Rehan left her home after a shell landed there more than a week ago. She moved her family to a shelter and went on living out of her workspace, documenting the offensive and organizing aid to those living underground.
“It is a big dream for me to shower,” she said, adding with a shy giggle that she had not had a shower in 20 days.
The teacher used the basement as a temporary shelter for hours when the shelling was exceptionally intense.

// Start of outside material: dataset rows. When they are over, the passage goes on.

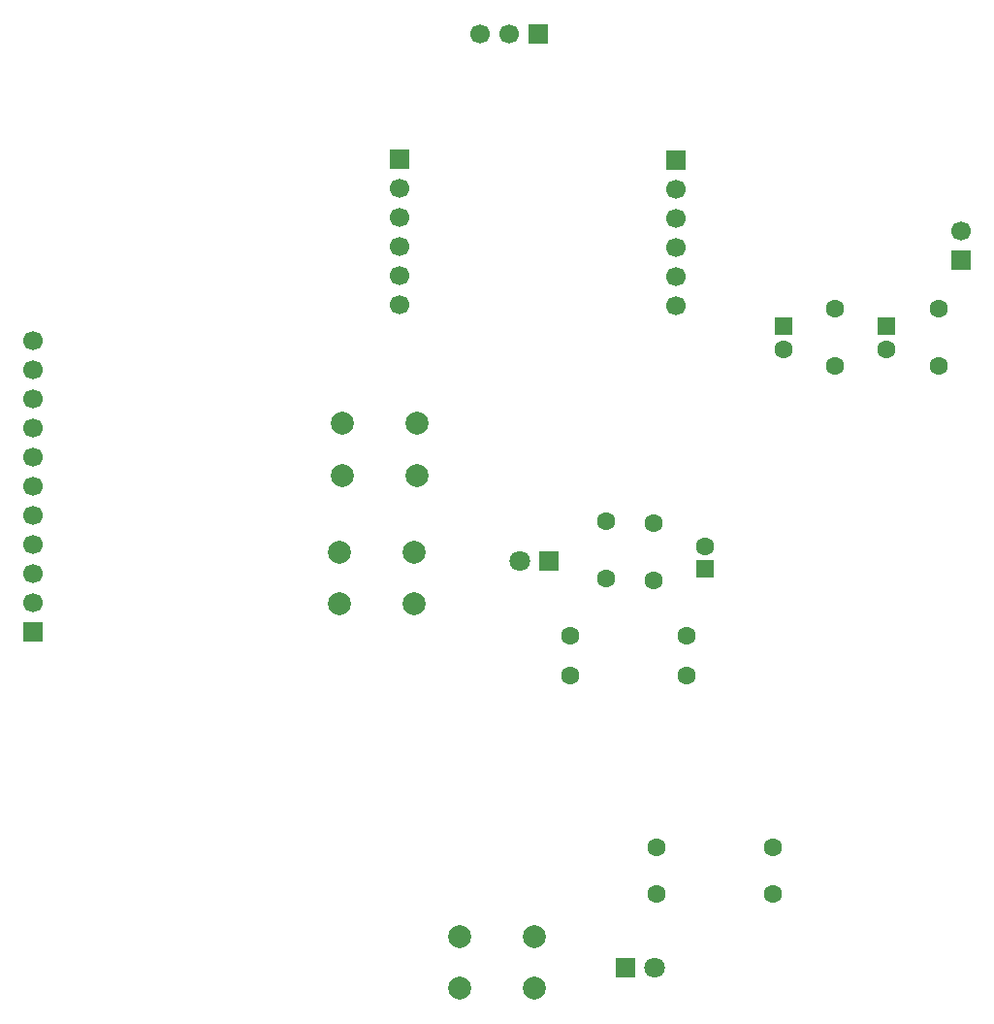
<source format=gbr>
%TF.GenerationSoftware,KiCad,Pcbnew,9.0.5*%
%TF.CreationDate,2025-11-26T15:00:46+01:00*%
%TF.ProjectId,planA,706c616e-412e-46b6-9963-61645f706362,rev?*%
%TF.SameCoordinates,Original*%
%TF.FileFunction,Soldermask,Bot*%
%TF.FilePolarity,Negative*%
%FSLAX46Y46*%
G04 Gerber Fmt 4.6, Leading zero omitted, Abs format (unit mm)*
G04 Created by KiCad (PCBNEW 9.0.5) date 2025-11-26 15:00:46*
%MOMM*%
%LPD*%
G01*
G04 APERTURE LIST*
G04 Aperture macros list*
%AMRoundRect*
0 Rectangle with rounded corners*
0 $1 Rounding radius*
0 $2 $3 $4 $5 $6 $7 $8 $9 X,Y pos of 4 corners*
0 Add a 4 corners polygon primitive as box body*
4,1,4,$2,$3,$4,$5,$6,$7,$8,$9,$2,$3,0*
0 Add four circle primitives for the rounded corners*
1,1,$1+$1,$2,$3*
1,1,$1+$1,$4,$5*
1,1,$1+$1,$6,$7*
1,1,$1+$1,$8,$9*
0 Add four rect primitives between the rounded corners*
20,1,$1+$1,$2,$3,$4,$5,0*
20,1,$1+$1,$4,$5,$6,$7,0*
20,1,$1+$1,$6,$7,$8,$9,0*
20,1,$1+$1,$8,$9,$2,$3,0*%
G04 Aperture macros list end*
%ADD10C,1.600000*%
%ADD11R,1.800000X1.800000*%
%ADD12C,1.800000*%
%ADD13RoundRect,0.250000X-0.550000X0.550000X-0.550000X-0.550000X0.550000X-0.550000X0.550000X0.550000X0*%
%ADD14R,1.700000X1.700000*%
%ADD15C,1.700000*%
%ADD16RoundRect,0.250000X0.550000X-0.550000X0.550000X0.550000X-0.550000X0.550000X-0.550000X-0.550000X0*%
%ADD17C,2.000000*%
G04 APERTURE END LIST*
D10*
%TO.C,C2*%
X145750000Y-77170000D03*
X145750000Y-82170000D03*
%TD*%
D11*
%TO.C,Power*%
X111750000Y-99170000D03*
D12*
X109210000Y-99170000D03*
%TD*%
D10*
%TO.C,R4*%
X121170000Y-124170000D03*
X131330000Y-124170000D03*
%TD*%
D13*
%TO.C,C1*%
X141250000Y-78670000D03*
D10*
X141250000Y-80670000D03*
%TD*%
D14*
%TO.C,Battery*%
X147750000Y-72945000D03*
D15*
X147750000Y-70405000D03*
%TD*%
D14*
%TO.C,SN1*%
X66750000Y-105370000D03*
D15*
X66750000Y-102830000D03*
X66750000Y-100290000D03*
X66750000Y-97750000D03*
X66750000Y-95210000D03*
X66750000Y-92670000D03*
X66750000Y-90130000D03*
X66750000Y-87590000D03*
X66750000Y-85050000D03*
X66750000Y-82510000D03*
X66750000Y-79970000D03*
%TD*%
D16*
%TO.C,C5*%
X125400000Y-99860000D03*
D10*
X125400000Y-97860000D03*
%TD*%
%TO.C,C7*%
X116750000Y-100670000D03*
X116750000Y-95670000D03*
%TD*%
D14*
%TO.C,J1*%
X98750000Y-64130000D03*
D15*
X98750000Y-66670000D03*
X98750000Y-69210000D03*
X98750000Y-71750000D03*
X98750000Y-74290000D03*
X98750000Y-76830000D03*
%TD*%
D10*
%TO.C,R1*%
X123750000Y-109170000D03*
X113590000Y-109170000D03*
%TD*%
D17*
%TO.C,Boot*%
X93500000Y-98420000D03*
X100000000Y-98420000D03*
X93500000Y-102920000D03*
X100000000Y-102920000D03*
%TD*%
D13*
%TO.C,C3*%
X132250000Y-78670000D03*
D10*
X132250000Y-80670000D03*
%TD*%
%TO.C,R2*%
X123750000Y-105670000D03*
X113590000Y-105670000D03*
%TD*%
D14*
%TO.C,USB Vcc Bat.*%
X110830000Y-53170000D03*
D15*
X108290000Y-53170000D03*
X105750000Y-53170000D03*
%TD*%
D17*
%TO.C,Start/Stop*%
X104000000Y-131920000D03*
X110500000Y-131920000D03*
X104000000Y-136420000D03*
X110500000Y-136420000D03*
%TD*%
D11*
%TO.C,Wifi*%
X118475000Y-134670000D03*
D12*
X121015000Y-134670000D03*
%TD*%
D17*
%TO.C,Reset*%
X93750000Y-87170000D03*
X100250000Y-87170000D03*
X93750000Y-91670000D03*
X100250000Y-91670000D03*
%TD*%
D10*
%TO.C,R3*%
X121170000Y-128170000D03*
X131330000Y-128170000D03*
%TD*%
D14*
%TO.C,DRV8833*%
X122877500Y-64161250D03*
D15*
X122877500Y-66701250D03*
X122877500Y-69241250D03*
X122877500Y-71781250D03*
X122877500Y-74321250D03*
X122877500Y-76861250D03*
%TD*%
D10*
%TO.C,C4*%
X136750000Y-77170000D03*
X136750000Y-82170000D03*
%TD*%
%TO.C,C6*%
X120900000Y-100860000D03*
X120900000Y-95860000D03*
%TD*%
M02*

</source>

Her home is on a ground floor so she often crept up to sleep there, sparing herself and her son the bad air in the shelter.
The night before a truce proposed by Russia began, she slept in her home — in the bathroom, since she had invited others to stay with her, expecting a calmer day. But at daybreak, 10 airstrikes pounded the area, spraying her home with shrapnel.
So she went on a cleaning campaign in the shelter, made room for herself and moved in.
With no sanitation or running water, “going to the bathroom could cost you your life.”
She is most furious about the silence from the U.N. and the international community in the face of what she called “our forced displacement.”
“Why should we be forced out of our homes? Why is it acceptable that (the government) brings other people to live in them,” she said.
She said residents don’t want to go to Idlib, the opposition-held northwestern province where others evacuated from besieged areas have been taken. The province is ruled by al-Qaida-linked groups.
“We rejected them. Why should we live with them and then again, (the government) starts bombing us there?”